# Rear suspension sags, especially with ppl in it



## abrown250 (Apr 25, 2007)

I've got an 02 altima 2.5s and ive noticed that the rear suspension is too soft. it sags noticably by itself, and even more when i have people in the back. if i go over a decent hump with people in it the car dips all the way until the axle hits the bottom of the car (or whatever it's hitting). also, im in need of new shock absorbers, but i'm thinking that doesnt have anything to do with the sagging.
what exactly is the problem and what do i need to do in order to prevent the sagging and the bottoming out?


----------



## acriml01 (May 12, 2004)

Actually, it could have a LOT to do with your shock absorbers, especially if they're blown.

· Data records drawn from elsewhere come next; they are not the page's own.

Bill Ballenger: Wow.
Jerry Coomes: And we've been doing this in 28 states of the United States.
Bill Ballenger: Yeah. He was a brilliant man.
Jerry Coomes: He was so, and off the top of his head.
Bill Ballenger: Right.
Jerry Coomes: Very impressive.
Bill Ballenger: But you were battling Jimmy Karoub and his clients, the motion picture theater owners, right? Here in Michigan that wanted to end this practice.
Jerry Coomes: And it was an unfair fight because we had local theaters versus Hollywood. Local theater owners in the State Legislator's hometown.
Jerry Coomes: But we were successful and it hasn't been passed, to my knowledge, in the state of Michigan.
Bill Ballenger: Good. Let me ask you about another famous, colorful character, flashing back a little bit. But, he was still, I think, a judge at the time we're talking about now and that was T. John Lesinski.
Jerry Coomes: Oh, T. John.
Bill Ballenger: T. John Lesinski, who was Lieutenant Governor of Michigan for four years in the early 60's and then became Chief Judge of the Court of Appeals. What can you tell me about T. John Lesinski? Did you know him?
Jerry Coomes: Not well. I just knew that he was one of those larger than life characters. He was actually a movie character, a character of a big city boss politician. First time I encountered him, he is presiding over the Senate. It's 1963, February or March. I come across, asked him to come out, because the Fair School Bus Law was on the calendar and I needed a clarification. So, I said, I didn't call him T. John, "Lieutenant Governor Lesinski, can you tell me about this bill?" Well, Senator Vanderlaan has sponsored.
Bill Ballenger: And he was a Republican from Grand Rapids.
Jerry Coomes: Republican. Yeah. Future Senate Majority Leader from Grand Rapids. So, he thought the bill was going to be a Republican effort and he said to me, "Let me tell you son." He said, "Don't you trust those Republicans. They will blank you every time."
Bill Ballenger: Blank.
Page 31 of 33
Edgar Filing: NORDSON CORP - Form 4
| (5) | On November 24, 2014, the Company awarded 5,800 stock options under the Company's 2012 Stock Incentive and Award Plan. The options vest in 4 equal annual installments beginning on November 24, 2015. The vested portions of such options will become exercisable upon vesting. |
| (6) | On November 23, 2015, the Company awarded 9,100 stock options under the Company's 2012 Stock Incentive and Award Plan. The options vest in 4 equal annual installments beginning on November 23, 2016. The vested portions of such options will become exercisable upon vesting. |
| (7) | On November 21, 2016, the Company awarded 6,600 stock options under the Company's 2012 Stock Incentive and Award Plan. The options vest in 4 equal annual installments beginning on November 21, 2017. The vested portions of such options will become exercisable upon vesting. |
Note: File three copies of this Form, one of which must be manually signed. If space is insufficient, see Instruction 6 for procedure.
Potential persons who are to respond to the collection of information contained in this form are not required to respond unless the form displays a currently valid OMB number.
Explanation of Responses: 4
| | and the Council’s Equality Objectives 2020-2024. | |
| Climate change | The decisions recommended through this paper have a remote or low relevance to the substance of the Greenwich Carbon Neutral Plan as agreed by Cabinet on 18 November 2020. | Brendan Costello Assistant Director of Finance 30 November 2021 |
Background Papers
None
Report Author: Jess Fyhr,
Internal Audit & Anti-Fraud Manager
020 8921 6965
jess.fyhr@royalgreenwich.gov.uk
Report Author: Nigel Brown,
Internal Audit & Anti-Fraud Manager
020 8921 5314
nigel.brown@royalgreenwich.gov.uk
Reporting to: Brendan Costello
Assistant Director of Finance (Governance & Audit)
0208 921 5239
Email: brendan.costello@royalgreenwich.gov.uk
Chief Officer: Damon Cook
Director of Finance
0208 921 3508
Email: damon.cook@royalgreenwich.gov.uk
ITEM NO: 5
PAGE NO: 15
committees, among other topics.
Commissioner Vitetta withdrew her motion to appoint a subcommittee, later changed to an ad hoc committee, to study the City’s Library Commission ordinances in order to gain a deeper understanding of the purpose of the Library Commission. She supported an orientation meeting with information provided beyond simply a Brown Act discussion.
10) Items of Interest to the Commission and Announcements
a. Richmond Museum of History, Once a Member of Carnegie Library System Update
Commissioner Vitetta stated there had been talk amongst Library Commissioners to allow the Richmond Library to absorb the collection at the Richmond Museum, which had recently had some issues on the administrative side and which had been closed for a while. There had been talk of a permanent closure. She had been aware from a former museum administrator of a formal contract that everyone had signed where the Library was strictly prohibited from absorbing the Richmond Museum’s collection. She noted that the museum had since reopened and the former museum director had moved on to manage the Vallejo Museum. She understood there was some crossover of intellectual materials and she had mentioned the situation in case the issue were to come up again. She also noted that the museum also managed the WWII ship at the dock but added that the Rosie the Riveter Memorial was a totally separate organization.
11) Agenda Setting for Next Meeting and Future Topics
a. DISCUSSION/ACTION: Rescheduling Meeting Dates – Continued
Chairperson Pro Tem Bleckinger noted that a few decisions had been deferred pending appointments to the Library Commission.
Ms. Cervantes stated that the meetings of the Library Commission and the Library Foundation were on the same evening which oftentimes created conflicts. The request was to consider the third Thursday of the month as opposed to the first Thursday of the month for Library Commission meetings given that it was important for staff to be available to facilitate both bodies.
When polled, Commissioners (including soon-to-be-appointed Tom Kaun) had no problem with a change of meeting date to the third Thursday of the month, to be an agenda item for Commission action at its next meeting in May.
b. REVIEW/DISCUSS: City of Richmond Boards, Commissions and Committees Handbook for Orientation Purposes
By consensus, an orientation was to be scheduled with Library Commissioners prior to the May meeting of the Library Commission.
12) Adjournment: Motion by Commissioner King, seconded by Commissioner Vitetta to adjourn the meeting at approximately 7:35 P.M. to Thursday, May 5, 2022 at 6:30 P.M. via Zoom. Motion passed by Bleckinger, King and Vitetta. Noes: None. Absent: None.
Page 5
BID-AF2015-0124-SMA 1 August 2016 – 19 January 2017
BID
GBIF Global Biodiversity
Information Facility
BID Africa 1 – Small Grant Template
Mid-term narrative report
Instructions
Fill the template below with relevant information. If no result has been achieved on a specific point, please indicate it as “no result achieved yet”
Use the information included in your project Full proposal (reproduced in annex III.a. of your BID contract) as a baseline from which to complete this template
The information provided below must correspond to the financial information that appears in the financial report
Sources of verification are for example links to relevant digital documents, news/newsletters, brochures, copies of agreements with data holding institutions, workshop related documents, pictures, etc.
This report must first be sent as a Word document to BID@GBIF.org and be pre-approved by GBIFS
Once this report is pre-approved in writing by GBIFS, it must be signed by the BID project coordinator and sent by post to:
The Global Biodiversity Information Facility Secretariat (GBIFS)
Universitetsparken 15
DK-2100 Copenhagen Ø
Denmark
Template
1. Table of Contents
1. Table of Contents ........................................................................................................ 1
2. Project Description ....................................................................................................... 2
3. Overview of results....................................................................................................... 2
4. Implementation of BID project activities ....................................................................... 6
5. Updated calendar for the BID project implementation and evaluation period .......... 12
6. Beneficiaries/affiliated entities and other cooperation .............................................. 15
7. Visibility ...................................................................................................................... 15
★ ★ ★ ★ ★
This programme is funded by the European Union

When your shock absorbers go, your basically just riding on the spring.


----------



## abrown250 (Apr 25, 2007)

^ right, but the spring is what is actually holding the weight, regardless of the condition of the shock absorbers. The shock absorbers keep the car from bouncing too much. my issue is how the rear end sags, especially when carrying a load.


----------



## abrown250 (Apr 25, 2007)

but thats not to say the absorbers dont contribute to preventing the car from bottoming out, but do they help the rear end maintain the appropriate right height?


----------



## acriml01 (May 12, 2004)

I'm going by what happened to a friend of mine. Her rear end was sagging (no pun intended), and she found out that both the shock absorbers had zero pressure because of cracks. Still not sure how it happened, but the point is that this is ONE of the possible causes, especially since you mentioned that you bottom out when going over bumps.


----------